In its press release about the prize, BGU noted that “since Oct. 7, she has become the face of Israeli news as she tackles the difficult reality professionally, with wisdom and sensitivity—the same values that are reflected in her weekly podcast with respected British journalist Jonathan Freedland of The Guardian: ‘UNHOLY: Two Jews on the News.’”
In other, less-euphemistic but more appropriate words: two left-wing peas in a progressive pod.
In fairness to Levi, she never hides her leftist slant. But that’s likely due to life in an elitist bubble oblivious to its own biases.
The same applies to Ben-Ami, who was so distraught at the results of the Nov. 1, 2022 Knesset elections that two weeks after the current government was instated, he ended his nightly monologue by moaning, “I can’t believe what we will become.” Apparently, he fancies himself clairvoyant as well as objective.
But the above is nothing compared to the elation Levi radiated when Obama won the 2008 election. She gushed breathlessly, unable to contain her thrill at his victory. Imagine her delight, then, when she snagged an interview with him in 2010 and again in 2013.
During the former, she acted like a P.R. person in his employ. In the latter, she cooed through a list of sympathetic questions and didn’t challenge any of his platitudes about peace, Iran’s nuclear program or anything else.
Fast forward to Levi’s July 2022 interview at the White House with Biden, during which he reiterated his administration’s desire to return to the Joint Comprehensive Plan of Action, the 2015 nuclear deal with Iran from which his predecessor, Donald Trump, withdrew in 2018.

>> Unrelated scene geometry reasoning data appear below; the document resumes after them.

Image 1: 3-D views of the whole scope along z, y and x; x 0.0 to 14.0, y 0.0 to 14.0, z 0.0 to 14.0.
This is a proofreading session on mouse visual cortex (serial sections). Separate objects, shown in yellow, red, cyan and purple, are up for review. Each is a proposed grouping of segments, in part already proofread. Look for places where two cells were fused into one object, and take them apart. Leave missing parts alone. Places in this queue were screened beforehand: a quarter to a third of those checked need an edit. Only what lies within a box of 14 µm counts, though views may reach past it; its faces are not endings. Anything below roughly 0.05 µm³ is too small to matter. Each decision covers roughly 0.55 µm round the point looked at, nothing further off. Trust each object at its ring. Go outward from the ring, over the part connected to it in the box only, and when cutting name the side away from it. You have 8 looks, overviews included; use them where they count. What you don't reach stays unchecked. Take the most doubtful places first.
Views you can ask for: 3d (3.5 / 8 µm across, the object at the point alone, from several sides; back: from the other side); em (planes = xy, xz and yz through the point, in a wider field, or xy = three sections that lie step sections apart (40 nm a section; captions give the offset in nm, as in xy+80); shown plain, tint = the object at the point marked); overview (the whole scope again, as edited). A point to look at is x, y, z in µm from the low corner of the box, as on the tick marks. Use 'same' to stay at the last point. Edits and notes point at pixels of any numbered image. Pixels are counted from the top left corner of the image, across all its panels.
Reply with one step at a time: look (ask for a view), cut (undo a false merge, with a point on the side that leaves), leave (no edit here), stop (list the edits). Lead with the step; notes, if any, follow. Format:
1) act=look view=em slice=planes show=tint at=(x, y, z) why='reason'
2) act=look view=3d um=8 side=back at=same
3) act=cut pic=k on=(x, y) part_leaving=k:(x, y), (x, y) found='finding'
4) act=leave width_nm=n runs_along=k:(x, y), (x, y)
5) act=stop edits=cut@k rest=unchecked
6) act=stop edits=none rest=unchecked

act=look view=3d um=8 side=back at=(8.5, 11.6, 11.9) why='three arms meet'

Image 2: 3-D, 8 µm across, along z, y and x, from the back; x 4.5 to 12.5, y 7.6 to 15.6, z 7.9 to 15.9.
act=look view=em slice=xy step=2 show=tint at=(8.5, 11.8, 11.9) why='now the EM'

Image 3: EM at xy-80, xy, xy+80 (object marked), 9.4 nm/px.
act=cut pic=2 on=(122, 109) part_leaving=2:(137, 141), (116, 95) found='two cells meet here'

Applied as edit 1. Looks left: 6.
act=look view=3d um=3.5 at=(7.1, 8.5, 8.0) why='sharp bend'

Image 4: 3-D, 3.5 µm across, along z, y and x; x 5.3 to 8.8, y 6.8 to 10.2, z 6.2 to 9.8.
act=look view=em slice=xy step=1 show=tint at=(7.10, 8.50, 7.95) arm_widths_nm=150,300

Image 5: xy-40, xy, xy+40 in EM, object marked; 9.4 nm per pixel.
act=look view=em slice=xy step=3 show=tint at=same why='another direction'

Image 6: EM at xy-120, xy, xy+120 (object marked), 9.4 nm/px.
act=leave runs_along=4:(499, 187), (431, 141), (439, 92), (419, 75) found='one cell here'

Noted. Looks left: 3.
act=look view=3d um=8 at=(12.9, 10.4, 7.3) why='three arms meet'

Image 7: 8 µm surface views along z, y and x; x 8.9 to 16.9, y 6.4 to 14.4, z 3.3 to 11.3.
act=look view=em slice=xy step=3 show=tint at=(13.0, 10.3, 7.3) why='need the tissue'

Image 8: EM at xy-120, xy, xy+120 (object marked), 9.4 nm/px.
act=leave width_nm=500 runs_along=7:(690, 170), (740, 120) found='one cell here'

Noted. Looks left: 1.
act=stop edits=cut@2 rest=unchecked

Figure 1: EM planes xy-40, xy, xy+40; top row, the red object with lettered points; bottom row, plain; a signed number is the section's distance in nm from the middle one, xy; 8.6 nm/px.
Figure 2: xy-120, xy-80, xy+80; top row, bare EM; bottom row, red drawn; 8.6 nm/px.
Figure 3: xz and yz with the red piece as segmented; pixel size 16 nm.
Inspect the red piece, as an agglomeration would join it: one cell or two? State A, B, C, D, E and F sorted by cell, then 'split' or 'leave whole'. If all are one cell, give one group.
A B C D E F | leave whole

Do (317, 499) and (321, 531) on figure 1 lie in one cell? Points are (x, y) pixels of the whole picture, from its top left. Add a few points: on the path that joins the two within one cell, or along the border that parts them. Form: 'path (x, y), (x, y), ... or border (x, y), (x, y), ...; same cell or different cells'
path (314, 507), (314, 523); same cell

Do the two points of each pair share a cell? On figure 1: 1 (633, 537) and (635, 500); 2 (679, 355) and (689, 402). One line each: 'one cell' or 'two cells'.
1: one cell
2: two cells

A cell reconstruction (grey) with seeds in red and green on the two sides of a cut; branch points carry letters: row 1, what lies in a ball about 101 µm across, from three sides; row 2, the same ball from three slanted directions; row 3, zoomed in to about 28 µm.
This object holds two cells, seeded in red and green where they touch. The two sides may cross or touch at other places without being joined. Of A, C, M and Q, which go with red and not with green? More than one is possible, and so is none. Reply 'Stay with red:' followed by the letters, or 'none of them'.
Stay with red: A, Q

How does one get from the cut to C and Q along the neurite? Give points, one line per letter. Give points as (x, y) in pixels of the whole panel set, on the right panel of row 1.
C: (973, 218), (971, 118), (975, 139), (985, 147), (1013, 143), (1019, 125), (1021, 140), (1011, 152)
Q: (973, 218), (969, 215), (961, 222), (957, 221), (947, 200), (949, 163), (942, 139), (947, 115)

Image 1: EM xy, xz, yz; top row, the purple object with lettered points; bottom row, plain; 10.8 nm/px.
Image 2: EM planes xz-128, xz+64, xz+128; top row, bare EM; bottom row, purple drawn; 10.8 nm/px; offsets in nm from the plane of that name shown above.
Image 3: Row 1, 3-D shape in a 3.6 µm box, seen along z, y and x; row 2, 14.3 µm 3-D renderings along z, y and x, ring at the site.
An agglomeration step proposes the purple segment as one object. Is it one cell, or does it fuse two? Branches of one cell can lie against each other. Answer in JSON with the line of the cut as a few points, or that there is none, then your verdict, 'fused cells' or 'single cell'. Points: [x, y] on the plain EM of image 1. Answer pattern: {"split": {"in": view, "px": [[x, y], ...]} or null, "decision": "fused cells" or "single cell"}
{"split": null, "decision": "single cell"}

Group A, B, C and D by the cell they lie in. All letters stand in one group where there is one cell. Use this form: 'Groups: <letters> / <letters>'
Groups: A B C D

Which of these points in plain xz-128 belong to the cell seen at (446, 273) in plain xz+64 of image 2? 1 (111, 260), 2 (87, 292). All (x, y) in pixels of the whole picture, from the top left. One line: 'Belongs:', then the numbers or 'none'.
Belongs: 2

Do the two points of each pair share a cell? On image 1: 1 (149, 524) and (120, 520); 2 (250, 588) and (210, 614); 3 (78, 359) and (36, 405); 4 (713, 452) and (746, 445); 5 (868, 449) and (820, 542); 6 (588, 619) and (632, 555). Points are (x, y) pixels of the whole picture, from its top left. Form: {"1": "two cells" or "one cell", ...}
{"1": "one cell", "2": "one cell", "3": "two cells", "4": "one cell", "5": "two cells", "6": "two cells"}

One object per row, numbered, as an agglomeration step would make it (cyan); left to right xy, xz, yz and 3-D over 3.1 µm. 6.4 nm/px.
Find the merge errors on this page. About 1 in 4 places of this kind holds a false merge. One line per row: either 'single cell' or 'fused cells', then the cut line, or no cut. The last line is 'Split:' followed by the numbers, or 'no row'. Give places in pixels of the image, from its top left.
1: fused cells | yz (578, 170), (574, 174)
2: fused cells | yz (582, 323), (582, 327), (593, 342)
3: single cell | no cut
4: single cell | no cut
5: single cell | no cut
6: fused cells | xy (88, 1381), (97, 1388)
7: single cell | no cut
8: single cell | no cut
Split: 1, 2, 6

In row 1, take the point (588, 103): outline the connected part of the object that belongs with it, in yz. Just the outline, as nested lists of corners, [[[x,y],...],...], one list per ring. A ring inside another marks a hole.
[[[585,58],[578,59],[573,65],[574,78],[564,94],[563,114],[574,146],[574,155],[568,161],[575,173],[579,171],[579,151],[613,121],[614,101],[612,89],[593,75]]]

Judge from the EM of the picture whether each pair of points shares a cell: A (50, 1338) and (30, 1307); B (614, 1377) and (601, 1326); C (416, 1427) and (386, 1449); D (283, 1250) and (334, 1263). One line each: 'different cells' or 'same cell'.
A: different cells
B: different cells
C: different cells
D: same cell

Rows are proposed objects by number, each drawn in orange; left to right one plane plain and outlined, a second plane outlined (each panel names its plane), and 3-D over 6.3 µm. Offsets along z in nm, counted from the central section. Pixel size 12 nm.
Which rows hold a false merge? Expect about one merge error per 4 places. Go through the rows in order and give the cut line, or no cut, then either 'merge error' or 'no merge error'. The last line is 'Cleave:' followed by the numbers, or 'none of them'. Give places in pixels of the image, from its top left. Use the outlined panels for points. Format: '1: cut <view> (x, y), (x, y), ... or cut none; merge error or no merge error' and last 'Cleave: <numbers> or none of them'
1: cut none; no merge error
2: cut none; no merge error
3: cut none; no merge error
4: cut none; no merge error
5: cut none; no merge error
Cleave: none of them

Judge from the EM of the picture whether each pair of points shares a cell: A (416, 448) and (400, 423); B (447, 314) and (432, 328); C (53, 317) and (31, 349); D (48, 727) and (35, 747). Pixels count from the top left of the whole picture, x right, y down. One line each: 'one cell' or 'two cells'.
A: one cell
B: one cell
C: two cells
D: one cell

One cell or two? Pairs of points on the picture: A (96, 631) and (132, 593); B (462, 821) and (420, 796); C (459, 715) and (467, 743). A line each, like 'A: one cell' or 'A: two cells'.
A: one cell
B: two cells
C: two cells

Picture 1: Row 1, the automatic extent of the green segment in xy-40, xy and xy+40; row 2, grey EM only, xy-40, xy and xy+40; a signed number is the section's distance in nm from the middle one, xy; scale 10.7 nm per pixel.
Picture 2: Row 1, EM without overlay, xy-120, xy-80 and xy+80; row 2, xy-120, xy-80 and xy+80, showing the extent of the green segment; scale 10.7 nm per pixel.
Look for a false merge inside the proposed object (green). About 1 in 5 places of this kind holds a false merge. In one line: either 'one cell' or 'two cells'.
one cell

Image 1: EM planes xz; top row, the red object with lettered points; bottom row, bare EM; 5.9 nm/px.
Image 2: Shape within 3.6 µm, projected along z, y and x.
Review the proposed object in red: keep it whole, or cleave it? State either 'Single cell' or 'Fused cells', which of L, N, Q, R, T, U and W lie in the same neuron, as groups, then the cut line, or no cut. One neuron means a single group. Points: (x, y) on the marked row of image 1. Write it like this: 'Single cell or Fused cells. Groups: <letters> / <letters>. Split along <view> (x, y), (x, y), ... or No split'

“The only thing worse than the Iran that exists now is an Iran with nuclear weapons,” he said during the tete-a-tete that was taped on the eve of his trip to the Middle East and broadcast in Israel after his arrival in the country. “And if we can return to the deal and hold them tight…. ”
He never finished that sentence. Instead, he proceeded to criticize Trump, without mentioning him by name, for having ditched the JCPOA.
It was boilerplate stuff, until Levi asked him whether his assertion that he will do everything to prevent Iran from acquiring nuclear weapons includes the use of force. He replied: “If that was the last resort, yes.”
It’s amusing that the remark made global headlines, since Biden didn’t define “last resort” or specify a deadline. Well, that was two years ago, and the Middle East since then has gone up in literal and figurative flames—with even Biden’s secretary of state, Antony Blinken, warning last month that Tehran is now able to produce the necessary fissile material for an atomic bomb in “one or two weeks.”
As Israelis sit and wait for an imminent missile-and-drone attack from the Islamic Republic and its various proxies, Levi and Ben-Ami are too busy blaming Prime Minister Benjamin Netanyahu for everything to focus on the real culprits. That they’re able to take time out of their frenetic anti-Netanyahu schedules to hail Biden as a Zionist hero—and a high-functioning one, at that—is as politically transparent as it is embarrassing.